The Genesis’ artistically rendered body doesn’t signal its electric status, aside from eliminating telltale exhaust outlets. The electric version blocks off its corporate “Crest” grille, with active air shutters in the lower bumper to cool the battery when needed. A front-mounted charge outlet, accessed by pushing the letter “G” on a hinged panel, is a smart location, especially for navigating awkwardly located public chargers or their notoriously short cords. Standard 20-inch alloy wheels get an exclusive pattern.
The electric version’s interior also hews closely to the gasoline model’s, and why wouldn’t it? Inside and out, the GV70 underlines how the Genesis brand has usurped an often-complacent Audi especially — once a similar luxury underdog and overachiever — as a consensus leader in appealing, cut-above luxury design. Like its mainstream Hyundai and Kia cousins, Genesis just seems a little hungrier than the competition, as these brands’ sales and award-hogging ways make clear.
Underfloor storage neatly houses the cargo roller shade (a feature more SUVs should adopt), a charge cable, and a vehicle-to-load (V2L) adapter to charge gear or devices. A small frunk makes room for a tire-inflator kit and not much else. Versus the ICE version that shares its platform, the EV loses less than 0.5 cubic feet of cargo space behind the second row. An outstanding 28.7 cubic feet remains on par with a spacious BMW X3. But rear legroom remains a bit tight, as with so many small luxury SUVs.
Unlike Tesla, Ford or many other EVs, Genesis for now keeps things simple by offering a single AWD powertrain — in “Advanced” or “Prestige” trims — with no choice in battery or wheel size and no front-wheel-drive or basic-equipment version.
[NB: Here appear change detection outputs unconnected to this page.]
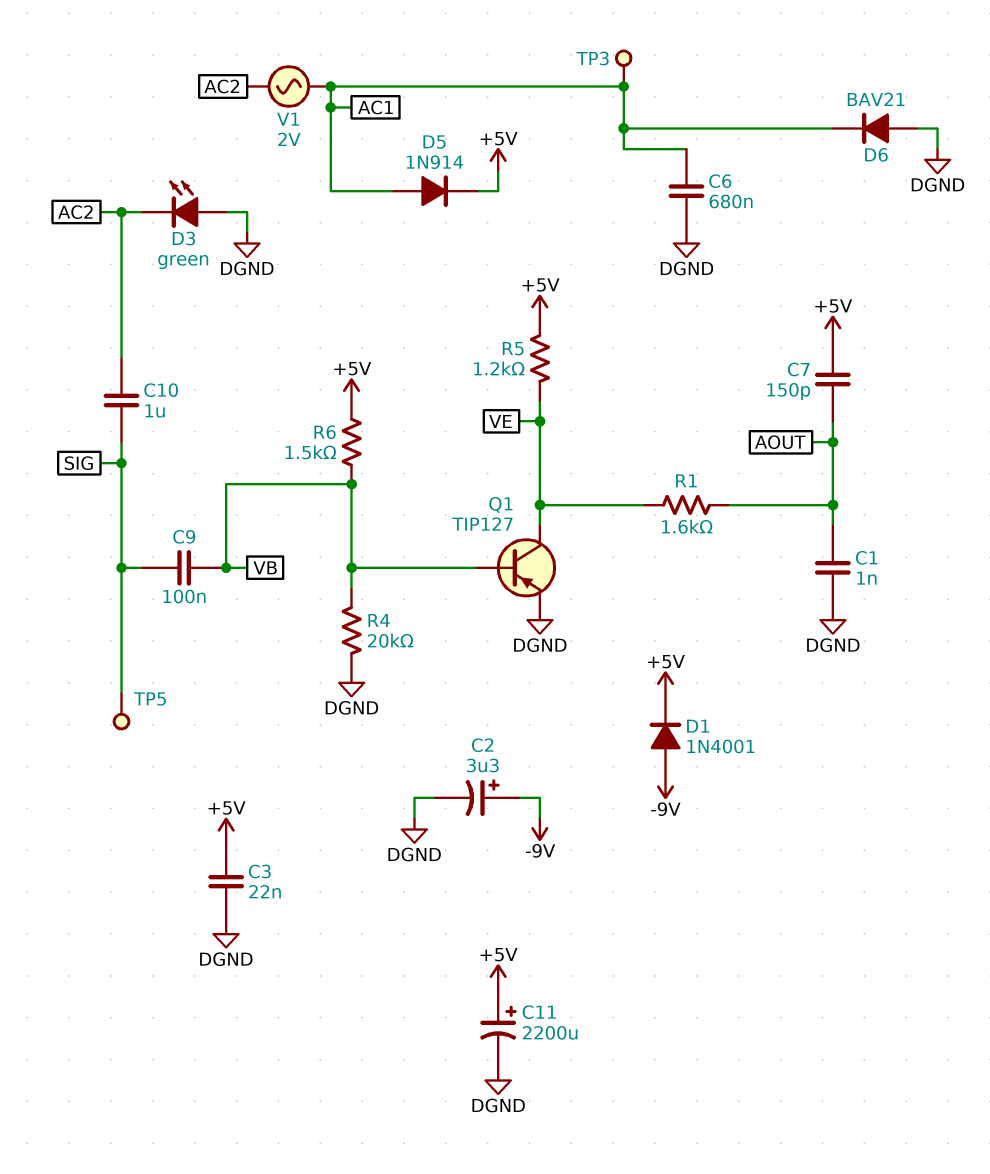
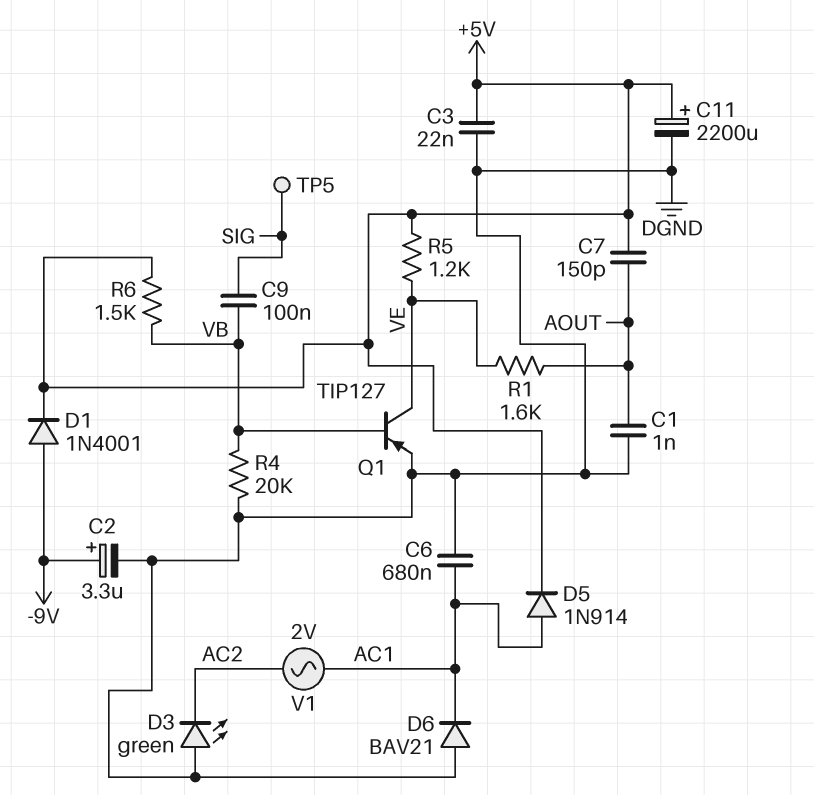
C10: 1uF (AC2, SIG) -> none
TP3: test point (AC1) -> none

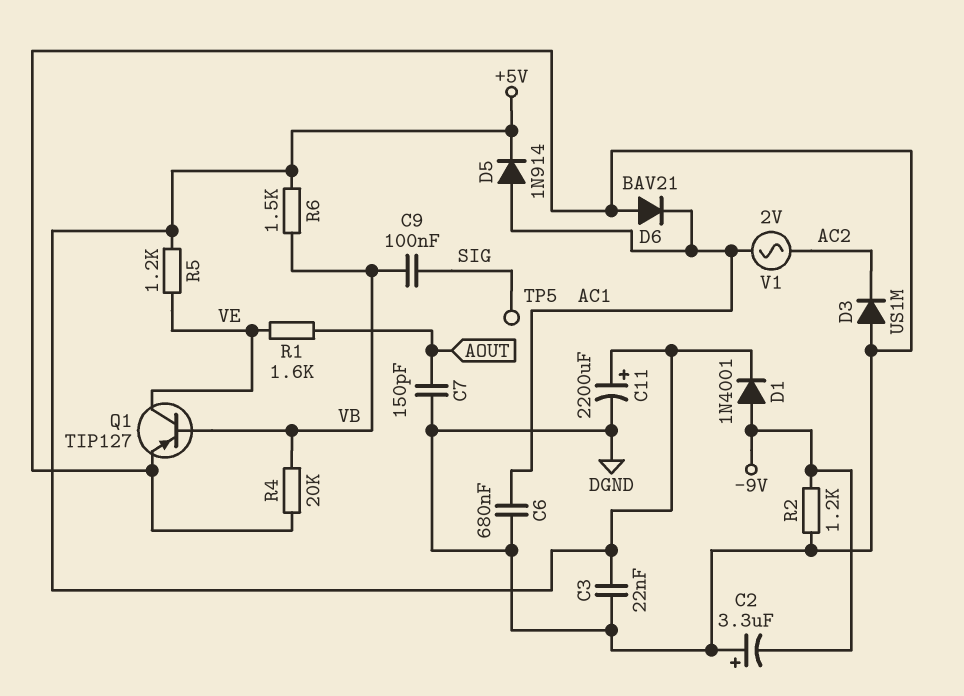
C1: 1nF (AOUT, DGND) -> none
C2: 3.3uF (plus -9V, minus DGND) -> 3.3uF (plus DGND, minus -9V)
C7: 150pF (+5V, AOUT) -> 150pF (AOUT, DGND)
D3: LED green (A DGND, K AC2) -> diode US1M (A DGND, K AC2)
R2: none -> 1.2k (-9V, DGND)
That limits choice but does make shopping easier, since every Electrified GV70 delivers identical horsepower, driving range and capability.
For shoppers, that also makes for easier comparisons with fossil-fueled GV70’s, a choice that will be easy for some and difficult for others. One the ICE side, a 2023 GV70 2.5T can be had from $44,275, but that four-cylinder base model isn’t an apples-to-apples comparison. From performance to standard features, the real ICE analogs are the 375-horsepower 3.5T Sport Advanced from $61,045, and a 3.5T Sport Prestige at $65,995. By those lights, the Electrified GV70 Advanced represents a roughly $5,900 premium over its similarly equipped V6 gasoline counterpart. And the electric GV70 Prestige costs about $7,800 more than a top-of-the-line GV70 Prestige V6. As ever, federal (and state or local) tax breaks can put a heavy thumb on the scale: Secure that $7,500 tax credit, and suddenly the Electrified GV70 Advanced costs $1,600 less than its comparable gasoline version, while the plug-in Prestige costs just $300 more.
Now, throw in stronger-and-silent performance and dramatically reduced energy bills: We estimate about $2,100 in annual fuel savings to drive the Electrified GV70 over 15,000 miles; at roughly $900 to juice up versus $3,000 for the twin-turbo V6 that’s EPA rated at 19/24 mpg. Over five years, that’s another $10,500 in a buyer’s pocket. That’s not even counting potential savings from essentially free public charging or reduced maintenance costs. Add it up, and this whole America-backed, America-made, job-boosting EV deal is looking pretty sweet. At least until the Inflation Act demands batteries be sourced from America or strategically friendly nations as well. But that’s a story for another time.